As I Exist
It’s true. I can see and feel and hear how everything I say, do, don’t do, allow, don’t allow. Everything I mention. Question. Every ounce of energy that I emit is bathed in a coat of anger, resentment and pain.
Looking back now, I realize that no relationship has gifted me with the opportunity to know what it is to exist in a space where I am free, safe and loved enough to be able to emit an energy bathed any differently.
What do you suppose it would be like to stay and be in a loving space where your energy wasn’t blocked with things like betrayal? Emotional abuse? Deception? Abandonment?
What color would my words be painted in then? What would my tone sound like? Would I still tense up when your fingers brush my skin? Would the words that I feel the need to use when we get a moment to ourselves carry an entirely different vibration?
How would I see myself, laying next to you, when naked? Or clothed. Would I shine like the fire deep down that I am or would it be like what I’ve come to know, a dusty existence coated in gray with colors yearning to push through?

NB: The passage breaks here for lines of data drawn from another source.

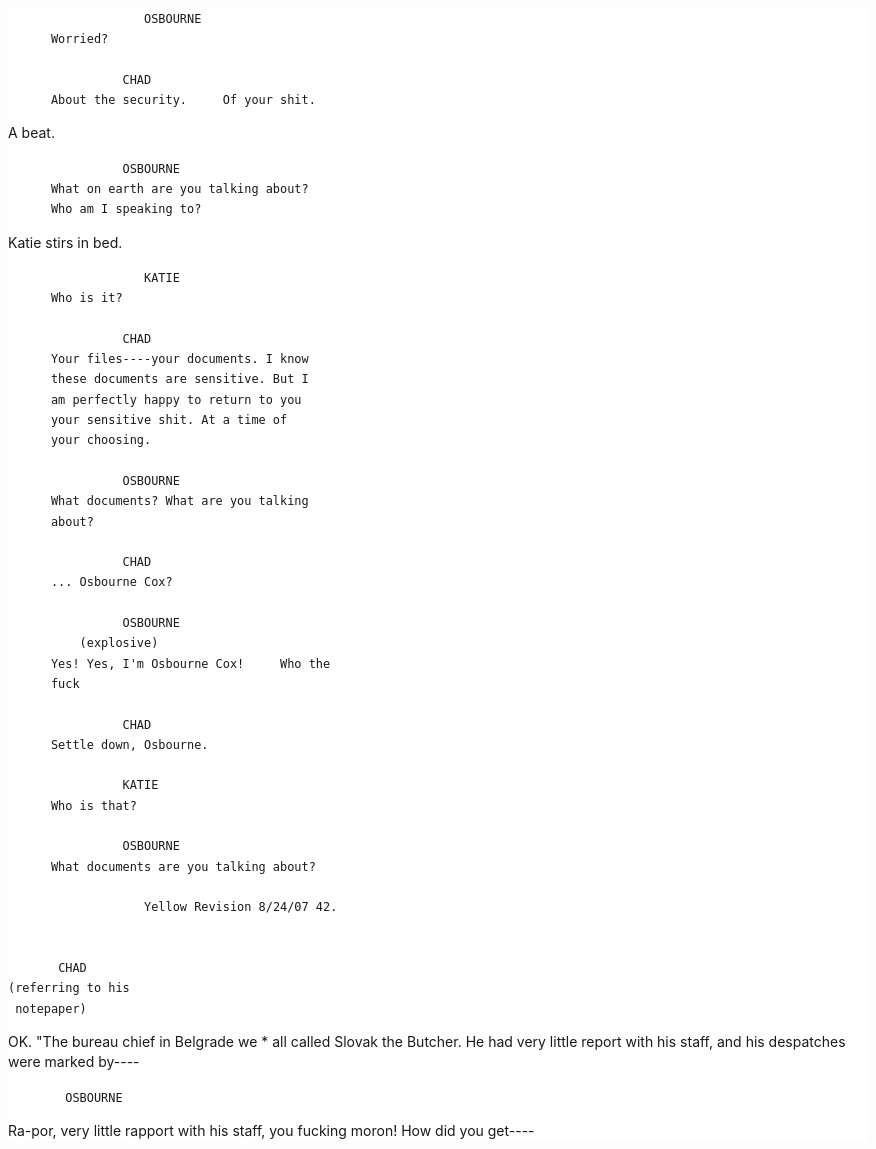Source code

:                        OSBOURNE
          Worried?

                    CHAD
          About the security.     Of your shit.

A beat.

                    OSBOURNE
          What on earth are you talking about?
          Who am I speaking to?

Katie stirs in bed.

                       KATIE
          Who is it?

                    CHAD
          Your files----your documents. I know
          these documents are sensitive. But I
          am perfectly happy to return to you
          your sensitive shit. At a time of
          your choosing.

                    OSBOURNE
          What documents? What are you talking
          about?

                    CHAD
          ... Osbourne Cox?

                    OSBOURNE
              (explosive)
          Yes! Yes, I'm Osbourne Cox!     Who the
          fuck­

                    CHAD
          Settle down, Osbourne.

                    KATIE
          Who is that?

                    OSBOURNE
          What documents are you talking about?

                       Yellow Revision 8/24/07 42.


           CHAD
    (referring to his
     notepaper)
OK. "The bureau chief in Belgrade we                 *
all called Slovak the Butcher. He had
   very little report with his staff,
and his despatches were marked by----

            OSBOURNE
Ra-por, very little rapport with his
staff, you fucking moron!    How did
you get----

Why doesn’t anyone want to SEE me? The real me. The full me. Live, vibrant in vivacious color. Some don’t even give me a chance to show up while others more painfully tease me with the sweet taste of energetic freedom in love only to rip it away from me with their betrayal.
Whatever it is, to be her, to exist as her, I will not know now. Now is a time to discover what it feels to exist in the middle. Not layered with the dust of betrayal but not yet a woman of fire either. What is this in between? What will it feel like, especially in my soul?
Perhaps I am destined to become muted, dim and quiet after all.